··· Material shown

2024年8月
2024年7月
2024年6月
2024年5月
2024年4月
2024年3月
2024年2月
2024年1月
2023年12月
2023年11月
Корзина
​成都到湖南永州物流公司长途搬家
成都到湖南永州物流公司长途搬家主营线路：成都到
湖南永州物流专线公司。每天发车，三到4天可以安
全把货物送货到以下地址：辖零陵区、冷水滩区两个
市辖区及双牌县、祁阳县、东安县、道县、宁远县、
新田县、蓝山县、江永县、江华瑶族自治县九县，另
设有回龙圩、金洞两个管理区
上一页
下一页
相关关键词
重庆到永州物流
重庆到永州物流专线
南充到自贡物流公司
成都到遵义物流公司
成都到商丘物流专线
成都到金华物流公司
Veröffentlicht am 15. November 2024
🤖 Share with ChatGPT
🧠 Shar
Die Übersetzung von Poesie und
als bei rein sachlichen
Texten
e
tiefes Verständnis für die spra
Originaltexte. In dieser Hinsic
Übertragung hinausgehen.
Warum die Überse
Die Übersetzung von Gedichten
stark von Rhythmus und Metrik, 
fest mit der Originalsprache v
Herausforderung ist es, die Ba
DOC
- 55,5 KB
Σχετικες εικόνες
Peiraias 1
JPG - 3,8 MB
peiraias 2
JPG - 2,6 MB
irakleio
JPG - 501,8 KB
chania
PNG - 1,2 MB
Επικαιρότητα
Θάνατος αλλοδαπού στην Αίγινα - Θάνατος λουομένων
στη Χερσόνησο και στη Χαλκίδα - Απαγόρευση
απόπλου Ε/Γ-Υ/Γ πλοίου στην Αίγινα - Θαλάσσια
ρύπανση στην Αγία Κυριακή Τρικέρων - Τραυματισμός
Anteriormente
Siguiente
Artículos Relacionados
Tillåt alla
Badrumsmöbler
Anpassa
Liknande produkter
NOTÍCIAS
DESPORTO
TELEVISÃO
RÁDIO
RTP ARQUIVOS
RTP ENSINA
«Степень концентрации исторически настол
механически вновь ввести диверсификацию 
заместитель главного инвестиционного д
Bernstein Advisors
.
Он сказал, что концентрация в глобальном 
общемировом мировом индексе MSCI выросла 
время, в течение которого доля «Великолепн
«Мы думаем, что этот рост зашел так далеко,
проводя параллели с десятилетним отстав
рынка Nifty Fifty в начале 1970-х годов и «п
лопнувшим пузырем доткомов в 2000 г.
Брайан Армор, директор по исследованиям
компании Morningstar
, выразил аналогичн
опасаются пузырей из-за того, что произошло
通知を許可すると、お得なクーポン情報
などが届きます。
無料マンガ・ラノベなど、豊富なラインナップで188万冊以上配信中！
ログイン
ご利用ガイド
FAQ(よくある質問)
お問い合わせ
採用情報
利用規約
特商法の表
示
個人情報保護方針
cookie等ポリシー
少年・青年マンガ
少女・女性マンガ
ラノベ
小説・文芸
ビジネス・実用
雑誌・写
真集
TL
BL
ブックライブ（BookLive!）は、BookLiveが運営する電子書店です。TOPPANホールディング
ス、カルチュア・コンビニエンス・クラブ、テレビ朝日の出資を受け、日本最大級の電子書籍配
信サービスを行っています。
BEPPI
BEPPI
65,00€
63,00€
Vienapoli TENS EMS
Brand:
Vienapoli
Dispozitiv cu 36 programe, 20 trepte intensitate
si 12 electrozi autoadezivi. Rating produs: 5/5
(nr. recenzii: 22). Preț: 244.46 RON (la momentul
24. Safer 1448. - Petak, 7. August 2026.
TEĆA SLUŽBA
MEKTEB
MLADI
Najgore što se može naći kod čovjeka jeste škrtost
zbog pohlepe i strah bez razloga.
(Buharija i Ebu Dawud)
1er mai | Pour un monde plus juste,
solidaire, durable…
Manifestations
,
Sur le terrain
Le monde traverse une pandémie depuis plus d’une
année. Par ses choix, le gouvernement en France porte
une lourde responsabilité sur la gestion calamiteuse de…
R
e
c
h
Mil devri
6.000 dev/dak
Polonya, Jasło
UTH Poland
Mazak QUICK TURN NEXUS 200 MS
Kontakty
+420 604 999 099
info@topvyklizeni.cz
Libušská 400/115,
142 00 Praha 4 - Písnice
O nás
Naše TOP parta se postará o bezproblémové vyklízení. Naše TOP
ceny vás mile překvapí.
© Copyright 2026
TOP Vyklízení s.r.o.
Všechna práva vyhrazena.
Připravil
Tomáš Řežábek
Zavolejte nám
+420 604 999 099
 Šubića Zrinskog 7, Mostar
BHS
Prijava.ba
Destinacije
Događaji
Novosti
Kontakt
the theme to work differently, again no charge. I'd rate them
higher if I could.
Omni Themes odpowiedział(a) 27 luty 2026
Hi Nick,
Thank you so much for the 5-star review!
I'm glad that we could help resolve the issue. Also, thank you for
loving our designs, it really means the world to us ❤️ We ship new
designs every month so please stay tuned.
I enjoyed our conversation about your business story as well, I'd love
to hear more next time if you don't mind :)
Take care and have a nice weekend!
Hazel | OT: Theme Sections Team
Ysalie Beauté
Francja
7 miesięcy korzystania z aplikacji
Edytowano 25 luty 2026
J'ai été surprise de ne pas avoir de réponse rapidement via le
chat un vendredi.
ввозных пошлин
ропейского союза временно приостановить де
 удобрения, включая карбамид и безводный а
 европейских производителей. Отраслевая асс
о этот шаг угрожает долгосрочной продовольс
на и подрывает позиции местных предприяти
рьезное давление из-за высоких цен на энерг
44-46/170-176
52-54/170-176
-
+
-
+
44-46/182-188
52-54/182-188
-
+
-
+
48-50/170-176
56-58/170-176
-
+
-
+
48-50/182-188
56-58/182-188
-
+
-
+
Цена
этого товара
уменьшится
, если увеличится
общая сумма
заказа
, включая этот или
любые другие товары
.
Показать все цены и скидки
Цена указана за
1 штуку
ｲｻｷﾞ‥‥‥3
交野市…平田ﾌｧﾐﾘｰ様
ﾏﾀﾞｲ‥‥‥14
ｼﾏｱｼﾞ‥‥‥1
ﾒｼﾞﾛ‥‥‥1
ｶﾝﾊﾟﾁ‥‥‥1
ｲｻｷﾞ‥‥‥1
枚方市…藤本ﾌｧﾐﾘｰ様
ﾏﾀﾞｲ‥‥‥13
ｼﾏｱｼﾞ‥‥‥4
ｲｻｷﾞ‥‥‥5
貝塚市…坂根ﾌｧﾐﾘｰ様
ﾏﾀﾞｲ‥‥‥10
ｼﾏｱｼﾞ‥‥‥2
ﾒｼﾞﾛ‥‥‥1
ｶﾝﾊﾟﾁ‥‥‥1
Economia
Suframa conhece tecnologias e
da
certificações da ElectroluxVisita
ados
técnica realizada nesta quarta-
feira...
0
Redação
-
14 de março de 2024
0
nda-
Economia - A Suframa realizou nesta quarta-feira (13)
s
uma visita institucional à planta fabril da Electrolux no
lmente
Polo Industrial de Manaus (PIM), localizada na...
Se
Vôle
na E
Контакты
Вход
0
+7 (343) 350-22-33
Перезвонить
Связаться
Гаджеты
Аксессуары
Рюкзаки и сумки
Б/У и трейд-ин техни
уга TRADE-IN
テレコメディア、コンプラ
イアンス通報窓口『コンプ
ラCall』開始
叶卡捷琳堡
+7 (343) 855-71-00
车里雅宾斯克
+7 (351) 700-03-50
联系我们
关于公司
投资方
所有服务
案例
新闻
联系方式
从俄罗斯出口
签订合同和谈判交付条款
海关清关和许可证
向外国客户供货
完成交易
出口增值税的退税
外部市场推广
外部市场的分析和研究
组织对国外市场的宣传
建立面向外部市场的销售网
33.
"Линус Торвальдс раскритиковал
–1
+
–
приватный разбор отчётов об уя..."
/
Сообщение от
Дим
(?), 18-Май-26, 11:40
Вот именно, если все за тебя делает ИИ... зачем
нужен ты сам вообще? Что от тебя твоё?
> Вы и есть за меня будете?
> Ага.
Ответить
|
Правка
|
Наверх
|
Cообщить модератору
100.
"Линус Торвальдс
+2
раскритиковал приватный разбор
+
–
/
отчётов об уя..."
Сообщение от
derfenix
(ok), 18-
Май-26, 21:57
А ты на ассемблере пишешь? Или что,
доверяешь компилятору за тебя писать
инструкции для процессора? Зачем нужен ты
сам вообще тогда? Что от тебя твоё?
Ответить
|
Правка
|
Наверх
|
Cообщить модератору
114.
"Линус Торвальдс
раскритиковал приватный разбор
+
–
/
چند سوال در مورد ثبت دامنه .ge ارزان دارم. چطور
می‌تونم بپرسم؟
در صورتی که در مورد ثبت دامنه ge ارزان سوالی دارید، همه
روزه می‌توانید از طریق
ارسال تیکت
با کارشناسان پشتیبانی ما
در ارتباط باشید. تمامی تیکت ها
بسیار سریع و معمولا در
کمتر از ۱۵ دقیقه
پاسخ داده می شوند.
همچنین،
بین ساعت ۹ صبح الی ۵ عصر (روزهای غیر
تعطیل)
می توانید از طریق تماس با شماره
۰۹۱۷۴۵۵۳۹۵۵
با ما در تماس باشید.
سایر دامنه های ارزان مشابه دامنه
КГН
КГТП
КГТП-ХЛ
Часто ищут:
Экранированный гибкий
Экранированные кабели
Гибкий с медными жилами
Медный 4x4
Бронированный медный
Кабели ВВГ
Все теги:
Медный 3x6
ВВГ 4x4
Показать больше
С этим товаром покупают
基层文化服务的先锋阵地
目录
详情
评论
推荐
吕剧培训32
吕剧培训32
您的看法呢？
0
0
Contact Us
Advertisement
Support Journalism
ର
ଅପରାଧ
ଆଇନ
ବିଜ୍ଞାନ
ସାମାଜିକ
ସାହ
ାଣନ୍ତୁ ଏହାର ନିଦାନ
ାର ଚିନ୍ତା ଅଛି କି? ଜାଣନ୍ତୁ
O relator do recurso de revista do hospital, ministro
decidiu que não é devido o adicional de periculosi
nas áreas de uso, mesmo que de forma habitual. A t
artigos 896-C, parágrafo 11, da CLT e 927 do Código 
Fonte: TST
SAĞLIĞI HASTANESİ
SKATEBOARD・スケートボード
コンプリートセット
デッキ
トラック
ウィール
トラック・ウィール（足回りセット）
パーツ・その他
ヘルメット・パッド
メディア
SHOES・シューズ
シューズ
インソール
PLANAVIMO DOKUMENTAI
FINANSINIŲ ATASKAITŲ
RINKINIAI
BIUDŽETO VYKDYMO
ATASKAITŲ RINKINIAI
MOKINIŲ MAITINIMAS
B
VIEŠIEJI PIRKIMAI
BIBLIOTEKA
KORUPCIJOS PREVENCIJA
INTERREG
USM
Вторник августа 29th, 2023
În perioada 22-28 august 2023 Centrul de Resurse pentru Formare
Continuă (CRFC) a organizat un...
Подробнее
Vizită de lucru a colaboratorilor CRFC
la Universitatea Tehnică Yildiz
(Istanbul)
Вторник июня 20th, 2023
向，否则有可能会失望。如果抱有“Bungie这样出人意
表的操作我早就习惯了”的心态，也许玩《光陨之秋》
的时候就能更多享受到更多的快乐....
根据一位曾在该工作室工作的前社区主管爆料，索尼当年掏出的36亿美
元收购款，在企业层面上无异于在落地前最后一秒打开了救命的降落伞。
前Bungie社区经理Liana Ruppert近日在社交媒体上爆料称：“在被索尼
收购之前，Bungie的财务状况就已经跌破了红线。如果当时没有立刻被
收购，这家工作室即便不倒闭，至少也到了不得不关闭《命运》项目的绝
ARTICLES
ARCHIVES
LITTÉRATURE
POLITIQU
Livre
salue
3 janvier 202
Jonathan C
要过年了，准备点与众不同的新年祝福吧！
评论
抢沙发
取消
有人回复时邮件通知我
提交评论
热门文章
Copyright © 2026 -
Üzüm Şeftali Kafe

······

Duplicate the items above, starting with their first line and stopping after the line that contains "Warum die Überse".

2024年8月
2024年7月
2024年6月
2024年5月
2024年4月
2024年3月
2024年2月
2024年1月
2023年12月
2023年11月
Корзина
​成都到湖南永州物流公司长途搬家
成都到湖南永州物流公司长途搬家主营线路：成都到
湖南永州物流专线公司。每天发车，三到4天可以安
全把货物送货到以下地址：辖零陵区、冷水滩区两个
市辖区及双牌县、祁阳县、东安县、道县、宁远县、
新田县、蓝山县、江永县、江华瑶族自治县九县，另
设有回龙圩、金洞两个管理区
上一页
下一页
相关关键词
重庆到永州物流
重庆到永州物流专线
南充到自贡物流公司
成都到遵义物流公司
成都到商丘物流专线
成都到金华物流公司
Veröffentlicht am 15. November 2024
🤖 Share with ChatGPT
🧠 Shar
Die Übersetzung von Poesie und
als bei rein sachlichen
Texten
e
tiefes Verständnis für die spra
Originaltexte. In dieser Hinsic
Übertragung hinausgehen.
Warum die Überse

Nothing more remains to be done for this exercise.